Meanwhile, all was not well with the fleet at Chios. “There, in idleness, discipline became relaxed; the crowded ships grew filthy and unhealthy; plague broke out, more probably the result of dirt than of poison; thousands died,” we are told. (The mention of poison refers to the rumor which spread throughout the fleet that the Byzantines had poisoned the wells used by the Venetians.) Hoping to escape the epidemic, the fleet sailed for the nearby island of Panagia. Here news reached the doge that the second embassy he had sent to Constantinople had been turned away by the emperor. But the returning envoys said, amazingly enough, that if a third delegation was sent the emperor might possibly meet with it. Clearly Emperor Manuel I Komnenos was stalling for still more time. Yet the doge had little choice but to make one last attempt at a negotiated settlement. The plague still raged through his fleet and the ability of the Venetians to actually wage war was lessening by the day.

The third delegation to the court of the Byzantines consisted of Enrico Dandolo and Filippo Greco. Enrico Dandolo was as we have seen on the doge’s ship and acting as one of his advisors. Almost certainly the influence of Enrico’s formidable father Vitale had something to do with Enrico being appointed as an advisor to the Doge on this expedition, but Enrico must also have had some experience in diplomatic matters that led the Doge to believe he was the right man for this last ditch effort at a negotiated peace with the Byzantines. What this experience might have been, however, it is impossible to say, because as noted we know almost nothing about his life up until this point. In any case, his first recorded foray into diplomacy was not a success. He and his fellow envoy were never granted an audience with the emperor and all their other entreaties came to nought. 

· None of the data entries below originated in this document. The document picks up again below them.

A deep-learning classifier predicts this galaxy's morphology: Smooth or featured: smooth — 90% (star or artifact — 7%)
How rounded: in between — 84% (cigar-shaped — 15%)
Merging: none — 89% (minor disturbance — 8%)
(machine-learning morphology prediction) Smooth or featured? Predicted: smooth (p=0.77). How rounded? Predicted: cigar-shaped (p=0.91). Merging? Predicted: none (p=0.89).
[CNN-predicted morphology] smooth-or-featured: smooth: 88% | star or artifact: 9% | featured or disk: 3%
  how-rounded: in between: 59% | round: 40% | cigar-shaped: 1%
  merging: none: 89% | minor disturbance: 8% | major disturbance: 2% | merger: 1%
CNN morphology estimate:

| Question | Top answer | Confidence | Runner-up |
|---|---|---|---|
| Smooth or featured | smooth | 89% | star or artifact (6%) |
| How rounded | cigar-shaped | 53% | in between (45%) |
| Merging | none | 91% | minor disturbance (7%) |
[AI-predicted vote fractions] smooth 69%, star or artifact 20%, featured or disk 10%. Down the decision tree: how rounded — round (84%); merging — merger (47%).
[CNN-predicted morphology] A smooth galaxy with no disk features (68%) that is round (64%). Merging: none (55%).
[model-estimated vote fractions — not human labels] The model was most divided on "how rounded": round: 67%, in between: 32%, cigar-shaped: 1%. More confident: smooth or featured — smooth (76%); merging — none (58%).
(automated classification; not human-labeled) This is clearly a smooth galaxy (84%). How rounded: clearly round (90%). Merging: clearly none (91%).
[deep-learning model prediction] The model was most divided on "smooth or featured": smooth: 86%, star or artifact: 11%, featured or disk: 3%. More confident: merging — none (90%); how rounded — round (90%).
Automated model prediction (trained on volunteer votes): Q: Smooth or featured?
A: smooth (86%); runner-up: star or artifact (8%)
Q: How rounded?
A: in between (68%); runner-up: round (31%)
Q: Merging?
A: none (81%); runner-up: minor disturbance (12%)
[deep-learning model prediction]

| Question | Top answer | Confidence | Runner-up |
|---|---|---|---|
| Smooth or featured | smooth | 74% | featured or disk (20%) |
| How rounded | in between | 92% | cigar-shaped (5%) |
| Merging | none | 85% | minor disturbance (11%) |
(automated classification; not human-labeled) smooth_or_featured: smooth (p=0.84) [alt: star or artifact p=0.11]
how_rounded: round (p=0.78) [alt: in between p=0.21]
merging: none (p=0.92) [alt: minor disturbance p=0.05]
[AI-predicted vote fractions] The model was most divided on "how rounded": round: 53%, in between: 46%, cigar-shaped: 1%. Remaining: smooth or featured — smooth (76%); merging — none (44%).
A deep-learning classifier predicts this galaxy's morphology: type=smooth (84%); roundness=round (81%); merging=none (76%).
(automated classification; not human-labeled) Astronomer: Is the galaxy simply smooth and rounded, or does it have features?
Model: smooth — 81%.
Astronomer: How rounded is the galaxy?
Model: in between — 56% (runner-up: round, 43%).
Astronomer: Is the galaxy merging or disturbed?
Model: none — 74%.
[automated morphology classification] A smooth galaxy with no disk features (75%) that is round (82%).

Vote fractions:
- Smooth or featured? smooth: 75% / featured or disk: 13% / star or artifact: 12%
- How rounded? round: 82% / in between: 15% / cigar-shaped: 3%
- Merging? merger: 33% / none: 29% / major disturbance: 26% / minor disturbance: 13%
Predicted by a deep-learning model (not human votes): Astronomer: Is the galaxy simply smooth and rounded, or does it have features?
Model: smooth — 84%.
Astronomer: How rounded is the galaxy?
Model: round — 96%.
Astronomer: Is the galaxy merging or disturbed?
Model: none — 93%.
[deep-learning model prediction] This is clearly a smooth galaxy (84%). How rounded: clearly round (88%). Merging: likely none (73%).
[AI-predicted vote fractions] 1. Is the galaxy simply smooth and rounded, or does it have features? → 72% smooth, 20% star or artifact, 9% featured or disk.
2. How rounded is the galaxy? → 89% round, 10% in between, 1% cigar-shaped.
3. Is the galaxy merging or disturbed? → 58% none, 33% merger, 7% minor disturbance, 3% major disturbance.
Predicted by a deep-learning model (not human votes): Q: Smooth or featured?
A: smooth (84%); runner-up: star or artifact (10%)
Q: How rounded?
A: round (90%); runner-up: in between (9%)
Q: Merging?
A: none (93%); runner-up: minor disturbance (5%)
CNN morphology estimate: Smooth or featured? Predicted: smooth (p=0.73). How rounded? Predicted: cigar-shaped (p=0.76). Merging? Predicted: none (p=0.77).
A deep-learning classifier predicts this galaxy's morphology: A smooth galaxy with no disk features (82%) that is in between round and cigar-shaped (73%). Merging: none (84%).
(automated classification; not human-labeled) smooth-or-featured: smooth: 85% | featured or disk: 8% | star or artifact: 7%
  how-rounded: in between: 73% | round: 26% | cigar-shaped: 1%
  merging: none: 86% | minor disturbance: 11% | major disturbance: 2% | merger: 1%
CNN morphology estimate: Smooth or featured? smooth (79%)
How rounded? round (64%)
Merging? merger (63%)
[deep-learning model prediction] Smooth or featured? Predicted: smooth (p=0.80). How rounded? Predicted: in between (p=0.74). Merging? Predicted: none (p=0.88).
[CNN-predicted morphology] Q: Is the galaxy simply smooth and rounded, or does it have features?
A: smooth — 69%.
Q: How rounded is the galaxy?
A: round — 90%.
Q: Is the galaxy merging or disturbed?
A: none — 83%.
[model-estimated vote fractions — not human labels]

While Enrico was in Constantinople the plague continued to ravage the Venetian fleet. In a futile attempt to escape the disease the fleet sailed to the island of Lesbos and later to Skyros, but the sailors continued to die off. “At length the Venetians could endure no more,” intones one historian, who continues:
The crews mutinied, and set sail for Venice. So complete was the collapse of the Venetian armament, so sweeping the mortality, that, as legend declares, the whole Giustiniani family, with one exception, perished . . . The disaster was complete. The shattered remnants of this splendid Venetian armament, created by generous sacrifices and bearing the hopes of the Republic, returned to the Lido in the spring of 1172. Instead of booty, it brought the plague; in place of victory, death.
Meanwhile the 20,000 or more Venetians arrested in Constantinople and elsewhere in Byzantine territory languished in prisons. The Venetians had suffered an ignominious defeat and someone’s head had to roll as a consequence. Doge Michele, although he had opposed the military expedition from the beginning, was held responsible for the disaster and would end up paying the ultimate price.

Although Enrico Dandolo’s first appearance on the historical stage ended in failure, he no doubt learned a lot about the Byzantines and their preferred methods of dealing with outside threats. Manuel I Komnenos probably never intended to engage the Venetians in actual combat, nor was he amenable to a negotiated settlement that included any concessions to them. He had sent his first envoy to Chios ostensibly to negotiate a settlement but more likely he was there to assess the strength of the Venetian fleet (there is no proof Manuel had the wells of the island poisoned). The Byzantines soon learned that the plague out broken out among the Venetians forces wintered at Chios. They probably figured that if they could stall long enough the plague would defeat the Venetians for them. The two additional peace overtures had been a ruse to buy time The Venetians had been misled and manipulated by the duplicitous Byzantines and the result was a disaster. Enrico Dandolo experienced this humiliating defeat first hand. Thirty-two years later, upon his return to Constantinople, he would be given ample opportunities to exact his revenge against the Byzantines.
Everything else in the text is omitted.